Janaína Tschäpe

Icône gothique

Tschäpe conte ses histoires à Reims

Par Olivier Michelon · Le Journal des Arts

Le 22 mars 2002 - 497 mots

À l’occasion de sa première exposition en France, la Brésilienne Janaína Tschäpe fait escale au Frac Champagne-Ardenne, à Reims. Référencés, ses travaux photographiques et vidéo empruntent au cinéma, au Symbolisme et montrent, non sans circonvolutions, un travail où la fiction prend corps dans le réel.

REIMS - Avec cruauté, Janaína Tschäpe semble se plaire à observer ce que signifie l’expression “se sentir pousser des ailes”. Plus que d’une délivrance ou d’un nouvel horizon, c’est d’une mutation douloureuse et physique dont il est question dans la série d’œuvres que la Brésilienne, née en Allemagne en 1973, présente à Reims. Au rez-de-chaussée, un premier ensemble est regroupé sous l’intitulé La Salle d’attente. Une lettre à un médecin accompagne d’ailleurs les images qui sont présentées au visiteur. Sur les murs, la jeune femme se montre comme une mutante, mi-ange, mi-démon au balcon d’un immeuble à l’architecture aliénante ou dans les ogives de la cathédrale voisine de Reims. Parfois agaçantes, ces métamorphoses maniérées s’exercent de manière plus légère dans les vidéos attenantes. D’abord, dans Nightmare, Reims qui surprend par la précarité de ses moyens. Grimée, Janaína Tschäpe erre dans la cathédrale, comme un spectre, parfois en glissant sur le sol. Recourant au Super 8 et au montage numérique, la bande prend des allures expressionnistes. Le Nosferatu de Murnau apparaît également comme une référence centrale dans la triple projection, présentée à proximité. De mur en mur, les images mêlent paysages et gros plans de visages, grain vidéo à la texture estampillée Blair Witch Project et rêves d’anges dont la luminosité “film de vacances” sème le trouble sur les raccords à opérer de soi-même. Très fin de siècle, l’ensemble résonne des rêveries symbolistes du XIXe siècle et trouve un écho chez ses contemporains, eux aussi adeptes des oripeaux gothiques, que sont Olaf Breuning, ou, dans une moindre mesure, Matthew Barney.

**CONSIGNE 1**
D'après l'article sur Janaína Tschäpe, dans quel pays et en quelle année l'artiste est-elle née ?
**CONSIGNE 2**
Indiquez si chacune des affirmations suivantes concorde avec l'article sur Janaína Tschäpe. Répondez par oui ou par non et citez à l'identique les mots de l'article qui tranchent.
(a) La première exposition de Janaína Tschäpe en France se tient au Frac Champagne-Ardenne.
(b) Le premier ensemble présenté au rez-de-chaussée s'intitule Nightmare, Reims.
(c) Le Nosferatu de Murnau est une référence de la triple projection.
**CONSIGNE 3**
Recopiez à l'identique le passage de l'article qui va de « Le 22 mars 2002 » jusqu'à « dans le réel. ».
Les enregistrements qui suivent n'ont aucun rapport avec l'article.

**LIGNES DE DONNÉES**
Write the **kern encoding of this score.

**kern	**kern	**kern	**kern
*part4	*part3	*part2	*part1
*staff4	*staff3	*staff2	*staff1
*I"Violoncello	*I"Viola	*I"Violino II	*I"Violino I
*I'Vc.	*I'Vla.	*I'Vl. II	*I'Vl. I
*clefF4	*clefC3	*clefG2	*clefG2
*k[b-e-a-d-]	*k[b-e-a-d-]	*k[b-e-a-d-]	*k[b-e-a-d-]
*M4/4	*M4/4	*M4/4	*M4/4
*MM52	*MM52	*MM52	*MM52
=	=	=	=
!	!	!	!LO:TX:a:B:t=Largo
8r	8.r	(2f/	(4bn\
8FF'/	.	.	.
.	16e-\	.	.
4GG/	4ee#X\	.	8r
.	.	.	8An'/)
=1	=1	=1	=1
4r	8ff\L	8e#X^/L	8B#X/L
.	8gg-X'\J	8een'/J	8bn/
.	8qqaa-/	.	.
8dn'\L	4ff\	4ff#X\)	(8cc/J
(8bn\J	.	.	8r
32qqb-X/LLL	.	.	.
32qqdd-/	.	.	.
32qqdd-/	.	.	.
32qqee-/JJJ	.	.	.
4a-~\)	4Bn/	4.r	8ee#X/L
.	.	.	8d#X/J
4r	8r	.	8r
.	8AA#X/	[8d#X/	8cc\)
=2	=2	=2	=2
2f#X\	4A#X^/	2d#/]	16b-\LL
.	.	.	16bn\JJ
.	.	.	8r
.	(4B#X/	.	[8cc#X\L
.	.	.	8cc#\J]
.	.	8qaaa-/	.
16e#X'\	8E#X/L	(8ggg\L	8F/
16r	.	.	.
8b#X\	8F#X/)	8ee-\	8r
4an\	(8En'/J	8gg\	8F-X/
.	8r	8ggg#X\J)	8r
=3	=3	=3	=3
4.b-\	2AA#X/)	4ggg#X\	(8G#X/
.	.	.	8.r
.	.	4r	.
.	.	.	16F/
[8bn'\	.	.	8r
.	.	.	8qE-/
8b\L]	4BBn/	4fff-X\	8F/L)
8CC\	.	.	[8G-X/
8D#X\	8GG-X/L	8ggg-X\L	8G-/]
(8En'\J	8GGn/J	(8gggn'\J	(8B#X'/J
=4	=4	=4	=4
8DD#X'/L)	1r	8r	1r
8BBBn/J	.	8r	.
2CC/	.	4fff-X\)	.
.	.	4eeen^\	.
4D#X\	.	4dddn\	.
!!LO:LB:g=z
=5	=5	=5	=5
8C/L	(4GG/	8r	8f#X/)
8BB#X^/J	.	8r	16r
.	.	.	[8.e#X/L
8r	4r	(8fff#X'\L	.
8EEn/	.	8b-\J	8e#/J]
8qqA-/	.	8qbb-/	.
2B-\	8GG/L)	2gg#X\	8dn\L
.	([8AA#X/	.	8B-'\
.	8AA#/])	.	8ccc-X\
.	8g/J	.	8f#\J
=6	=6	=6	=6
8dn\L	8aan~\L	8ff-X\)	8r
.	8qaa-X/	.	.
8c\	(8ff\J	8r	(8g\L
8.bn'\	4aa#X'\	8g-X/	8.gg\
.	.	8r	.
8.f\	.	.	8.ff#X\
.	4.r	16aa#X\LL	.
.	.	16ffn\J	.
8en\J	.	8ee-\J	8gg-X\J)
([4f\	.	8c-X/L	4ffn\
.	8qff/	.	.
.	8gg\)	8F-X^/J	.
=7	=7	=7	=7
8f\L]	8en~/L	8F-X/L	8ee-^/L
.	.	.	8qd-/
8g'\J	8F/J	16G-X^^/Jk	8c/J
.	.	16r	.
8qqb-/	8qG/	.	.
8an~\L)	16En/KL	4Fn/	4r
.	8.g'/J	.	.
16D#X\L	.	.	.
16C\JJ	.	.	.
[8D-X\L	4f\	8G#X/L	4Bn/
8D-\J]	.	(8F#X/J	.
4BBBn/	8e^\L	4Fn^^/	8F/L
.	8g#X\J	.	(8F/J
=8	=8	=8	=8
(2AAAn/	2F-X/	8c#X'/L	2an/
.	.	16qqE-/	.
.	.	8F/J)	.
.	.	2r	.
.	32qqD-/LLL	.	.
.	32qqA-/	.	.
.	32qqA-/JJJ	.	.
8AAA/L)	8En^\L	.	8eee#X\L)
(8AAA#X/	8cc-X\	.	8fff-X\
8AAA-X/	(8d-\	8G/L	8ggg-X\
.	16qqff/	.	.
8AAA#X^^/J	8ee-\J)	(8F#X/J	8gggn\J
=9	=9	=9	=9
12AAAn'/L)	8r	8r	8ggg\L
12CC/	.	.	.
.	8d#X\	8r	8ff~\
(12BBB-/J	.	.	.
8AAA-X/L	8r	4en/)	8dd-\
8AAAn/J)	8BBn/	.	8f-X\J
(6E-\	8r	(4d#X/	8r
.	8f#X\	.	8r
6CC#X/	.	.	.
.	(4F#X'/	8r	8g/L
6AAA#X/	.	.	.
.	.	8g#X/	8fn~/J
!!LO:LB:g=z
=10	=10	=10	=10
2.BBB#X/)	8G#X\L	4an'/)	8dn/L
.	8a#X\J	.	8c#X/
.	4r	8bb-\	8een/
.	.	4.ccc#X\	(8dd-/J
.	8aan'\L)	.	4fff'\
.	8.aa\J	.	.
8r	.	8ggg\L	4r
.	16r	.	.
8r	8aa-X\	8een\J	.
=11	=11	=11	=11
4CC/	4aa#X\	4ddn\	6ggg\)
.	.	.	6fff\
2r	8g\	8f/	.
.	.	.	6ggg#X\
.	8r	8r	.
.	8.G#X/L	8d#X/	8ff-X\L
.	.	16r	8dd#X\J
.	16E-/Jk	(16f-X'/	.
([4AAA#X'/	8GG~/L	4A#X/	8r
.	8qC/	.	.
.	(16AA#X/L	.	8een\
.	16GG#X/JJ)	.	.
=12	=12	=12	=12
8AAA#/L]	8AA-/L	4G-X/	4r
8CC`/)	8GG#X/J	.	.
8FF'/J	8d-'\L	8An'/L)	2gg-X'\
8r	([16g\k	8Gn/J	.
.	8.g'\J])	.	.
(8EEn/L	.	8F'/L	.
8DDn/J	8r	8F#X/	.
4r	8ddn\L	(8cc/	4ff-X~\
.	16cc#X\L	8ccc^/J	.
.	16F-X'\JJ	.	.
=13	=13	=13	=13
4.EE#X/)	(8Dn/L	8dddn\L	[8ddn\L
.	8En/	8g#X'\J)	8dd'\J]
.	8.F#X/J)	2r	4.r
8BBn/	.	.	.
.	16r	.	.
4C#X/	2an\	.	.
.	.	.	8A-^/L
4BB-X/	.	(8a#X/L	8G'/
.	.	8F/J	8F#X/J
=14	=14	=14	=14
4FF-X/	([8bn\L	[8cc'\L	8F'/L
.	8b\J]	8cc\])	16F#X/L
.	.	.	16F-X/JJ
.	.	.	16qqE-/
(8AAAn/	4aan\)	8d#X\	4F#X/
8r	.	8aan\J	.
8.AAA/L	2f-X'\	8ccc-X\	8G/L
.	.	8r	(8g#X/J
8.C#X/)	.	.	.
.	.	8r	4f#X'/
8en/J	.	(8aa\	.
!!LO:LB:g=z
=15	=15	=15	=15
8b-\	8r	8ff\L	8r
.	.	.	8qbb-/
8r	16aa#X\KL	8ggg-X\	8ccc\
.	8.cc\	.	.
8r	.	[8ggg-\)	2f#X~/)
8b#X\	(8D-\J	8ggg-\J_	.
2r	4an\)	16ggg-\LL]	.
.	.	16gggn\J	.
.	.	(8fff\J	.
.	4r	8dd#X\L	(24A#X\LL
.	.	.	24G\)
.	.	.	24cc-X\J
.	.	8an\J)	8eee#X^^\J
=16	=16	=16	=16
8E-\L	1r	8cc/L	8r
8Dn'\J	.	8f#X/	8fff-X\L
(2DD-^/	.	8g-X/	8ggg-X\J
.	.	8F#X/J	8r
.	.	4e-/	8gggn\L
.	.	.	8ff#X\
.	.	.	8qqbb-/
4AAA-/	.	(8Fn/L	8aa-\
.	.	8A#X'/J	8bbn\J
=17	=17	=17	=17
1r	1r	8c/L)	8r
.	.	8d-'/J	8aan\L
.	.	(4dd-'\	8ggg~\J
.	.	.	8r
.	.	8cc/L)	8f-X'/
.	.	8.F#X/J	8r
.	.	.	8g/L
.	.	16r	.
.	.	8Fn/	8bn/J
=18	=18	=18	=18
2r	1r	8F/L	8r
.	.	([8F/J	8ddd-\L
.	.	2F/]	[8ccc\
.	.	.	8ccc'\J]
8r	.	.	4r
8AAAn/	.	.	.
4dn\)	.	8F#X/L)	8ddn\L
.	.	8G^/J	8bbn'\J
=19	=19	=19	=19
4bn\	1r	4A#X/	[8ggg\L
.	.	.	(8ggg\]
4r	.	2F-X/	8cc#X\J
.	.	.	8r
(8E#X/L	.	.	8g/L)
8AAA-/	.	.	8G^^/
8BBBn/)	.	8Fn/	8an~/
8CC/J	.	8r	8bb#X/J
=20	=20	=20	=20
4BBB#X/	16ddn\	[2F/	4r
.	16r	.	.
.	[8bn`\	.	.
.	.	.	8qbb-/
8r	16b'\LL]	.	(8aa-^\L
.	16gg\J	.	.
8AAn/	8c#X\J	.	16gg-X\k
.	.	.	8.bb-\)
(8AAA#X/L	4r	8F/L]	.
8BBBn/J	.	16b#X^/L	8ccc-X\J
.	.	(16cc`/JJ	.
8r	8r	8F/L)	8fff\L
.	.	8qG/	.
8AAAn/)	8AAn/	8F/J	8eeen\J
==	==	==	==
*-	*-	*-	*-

**RÉPONSE ATTENDUE 1**
En Allemagne, en 1973.

**RÉPONSE ATTENDUE 2**
(a) Oui : « À l’occasion de sa première exposition en France, la Brésilienne Janaína Tschäpe fait escale au Frac Champagne-Ardenne, à Reims. »
(b) Non : « Au rez-de-chaussée, un premier ensemble est regroupé sous l’intitulé La Salle d’attente. »
(c) Oui : « Le Nosferatu de Murnau apparaît également comme une référence centrale dans la triple projection »

**RÉPONSE ATTENDUE 3**
Le 22 mars 2002 - 497 mots

À l’occasion de sa première exposition en France, la Brésilienne Janaína Tschäpe fait escale au Frac Champagne-Ardenne, à Reims. Référencés, ses travaux photographiques et vidéo empruntent au cinéma, au Symbolisme et montrent, non sans circonvolutions, un travail où la fiction prend corps dans le réel.